Mittwoch, 3. Dezember 2014

Theater, Batman und Twitter

Ich wollte diesen Text schon lange hier bloggen, und hatte meistens keine Zeit: 
Im Mai 2014 war ich beim Berliner Theatertreffen eingeladen, zusammen mit anderen Theaterkritikern während einer 5stündigen Frank-Castorf-Inszenierung von Louis-Ferdinand Célines "Reise ans Ende der Nacht" live zum Stück zu twittern. Wir twitterten unter dem Hashtag #ttreise. Eine Zusammenfassung unserer Tweets mit 2, 3 Meinungstexten erschien im Druck und online in der "Deutschen Bühne". Die Bilanz der anderen zu der Aktion fällt eher negativ aus, weil ich aber ein großer Verfechter dieses Mitmachens bin, schrieb ich hinterher noch einen Text zu dem Thema für das Theatertreffen-Blog, für den ich in der Wirtschaftswoche ein bisschen was auf die Mütze bekam. (Ich und der Autor diskutierten das dann über Twitter aus). 

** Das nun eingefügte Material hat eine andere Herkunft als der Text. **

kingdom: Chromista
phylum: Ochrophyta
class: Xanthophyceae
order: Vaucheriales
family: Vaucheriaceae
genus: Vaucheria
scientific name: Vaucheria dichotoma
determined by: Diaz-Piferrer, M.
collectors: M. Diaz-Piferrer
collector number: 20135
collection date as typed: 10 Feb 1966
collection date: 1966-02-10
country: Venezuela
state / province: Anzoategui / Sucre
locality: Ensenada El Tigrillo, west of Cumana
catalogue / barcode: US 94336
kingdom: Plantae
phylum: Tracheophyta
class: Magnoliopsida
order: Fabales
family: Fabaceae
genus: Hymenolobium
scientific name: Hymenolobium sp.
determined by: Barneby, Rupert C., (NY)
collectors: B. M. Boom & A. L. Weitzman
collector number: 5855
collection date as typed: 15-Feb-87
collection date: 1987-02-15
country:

Warum wir twittern. Bekenntnisse eines Fanboys.

Als bekannt wurde, dass Ben Affleck den nächsten Batman spielen soll, war der Aufschrei groß. Während die eine Hälfte des Netzes innerhalb von Sekunden ihren Hass über jedem, der etwas mit dem Film zu tun hatte ausschüttete, dauerte es so ein, zwei Tage, bis sich die ersten Stimmen meldeten, die dazu mahnten doch lieber erstmal abzuwarten, was so draus wird. Was war passiert? Ganz einfach: Fans. Das war passiert. Menschen, die der Meinung waren, “ihrem” Batman könne, dürfe man so etwas nicht antun. Menschen, die sich auskannten, Nerds, in deren Köpfen Batman und Ben Affleck nicht über einander passten. Die, so glaubten sie, sich besser auskannten als diejenigen, die diese Entscheidung getroffen hatten. Die Fans liefen Sturm gegen eine künstlerische Entscheidung, die in ihren Augen eine Art Sakrileg war, die in ihren Augen eine Menge kaputt machte. positiv formuliert: Sie rieben sich daran. Sie taten das laut, öffentlich, unfair, manchmal beleidigend. Hier mein Bekenntnis: Ich bin Louis-Ferdinand Céline Fanboy (wir können trotzdem gerne über seinen intolerablen Antisemitismus diskutieren, aber darum geht es hier nicht). Ich habe ein langes, schwieriges und fruchtbares Verhältnis zur “Reise ans Ende der Nacht”, und gerade deshalb passe ich – wie Batman-Fans bei Batman – sehr genau darauf auf, was andere Menschen damit anstellen. Genau wie Batman-Fans bin ich der Meinung, das Buch sei ebenso sehr, vielleicht sogar mehr, meins, als das von anderen Leuten. Und, das ist hier das wichtige, ich möchte mich dazu äußern, wenn jemand, nennen wir ihn F. Castorf, etwas damit anstellt. Ich möchte das, was mir da angeboten wird nicht passiv erdulden. Ich will mitmachen.